Au mois de décembre M. B. se présente « malade ». « Noé ça va. Il n’est plus victime dans son collège : s’il est maigrichon, comme M. B., pour se défendre des autres, il pratique désormais : la défense par la rhétorique ». Depuis 3-4 jours, M. B est assailli de « vertiges ». C’est comme « une imprécision dans l’espace », me dit-il. « Je me cogne dans les portes, ma démarche est moins assurée. » Il est « épuisé » par le rythme effréné auquel il est soumis dans son travail. Il y a 3-4 mois son supérieur, avec lequel il travaille depuis quinze ans, a quitté son poste pour un autre plus élevé. Le poste vaquant a été proposé à M. B. Celui-ci l’a refusé évitant ainsi la fonction qui risquerait de le précipiter dans le trou forclusif. Mais cela implique de se séparer de son collègue, un appui jusqu’alors indéfectible.

Dans ce moment, son fils apparaît plus agressif. M. B. peut aussi évoquer sa propre méchanceté. Il s’est emporté, « de façon vulgaire », pour signifier à sa femme et à son fils qu’il en avait « marre ». Je demande des nouvelles de sa situation professionnelle. Il m’avoue que son ex-supérieur avait dit de lui qu’il était « inactif » ! Il a su trouver « l’équilibre » entre le mordant de la réplique cinglante qu’il imaginait, réduisant l’autre au silence, et son souhait d’être entendu.

Quel équilibre pour un super-héros ?

M. B. raconte les interventions nocturnes sur le réseau informatique et les jours de travail qu’il enchaîne ensuite sans repos. Je me permets d’évoquer le droit du travail qui régule et organise les heures de récupération nécessaires. M. B. craint pour son emploi s’il ne répond pas « complètement » à ses supérieurs. Et puis, il a « l’ego du super-héros ». « Être le seul à pouvoir répondre », le pousse sur une pente mégalomaniaque : « je me sens toujours hyper balaise », me dira-t-il.

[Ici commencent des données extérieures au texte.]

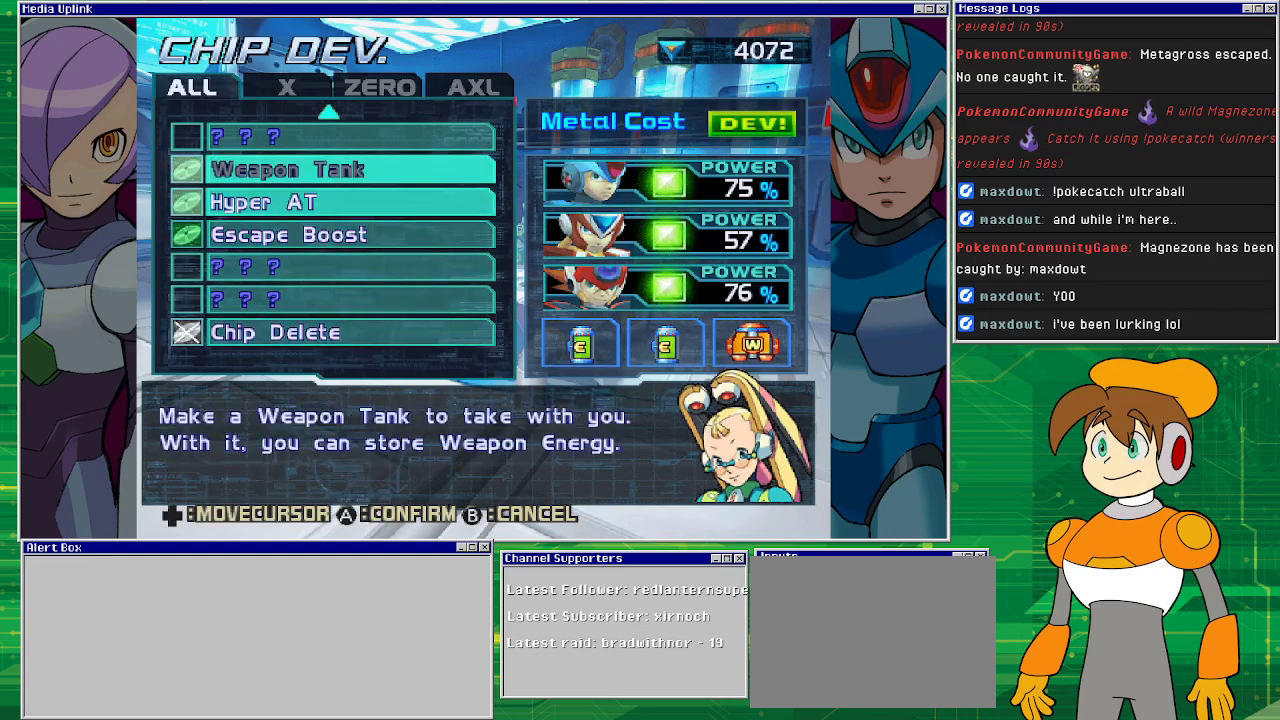
{"buttons": ["DPAD_UP"], "left_stick": "center", "events": [[33, "DPAD_UP", "down"], [133, "DPAD_UP", "up"], [300, "DPAD_UP", "down"], [367, "DPAD_UP", "up"], [467, "DPAD_UP", "down"]]}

Cela lui permet, certes, de recouvrir son être fondamentalement dévalorisé, mais ne trouve chez lui aucune limite et risque de le conduire à l’épuisement total.

Le contrepoint de cela est l’appui qu’il trouve sur un nouveau « binôme », un « technicien » lui aussi affecté aux interventions nocturnes. « La transmission des éléments techniques » à ce collègue permet de « dégonfler l’aura mystique de la charge de travail ». Alors que je le raccompagne jusqu’à la porte, il me dira se renseigner auprès de ses collègues sur le code du travail. J’ajoute alors : « mais oui, c’est un outil ! »

Quelques bords ?

M. B. constate que Noé parvient à nouer des relations avec ses camardes de classe, trouvant ses propres solutions.

La situation professionnelle de M. B. s’est apaisée. Quant à son diplôme, il se donne encore deux ou trois ans pour le valider.

La dernière séance lui donne l’occasion « d’extraire les points utiles » de nos rencontres. « Tout en haut de la pyramide », il note ce point crucial : « avec mon fils on se ressemble, mais nous sommes distincts. » M. B. indique que parler de son fils est aussi une nécessaire introduction à toute prise de parole. « Je m’objective pour parler de moi », conclut-il. Il accepte le nom de quelques « tiers de confiance » possibles, « en cas de besoin », non sans s’assurer d’avoir toujours l’adresse du CPCT.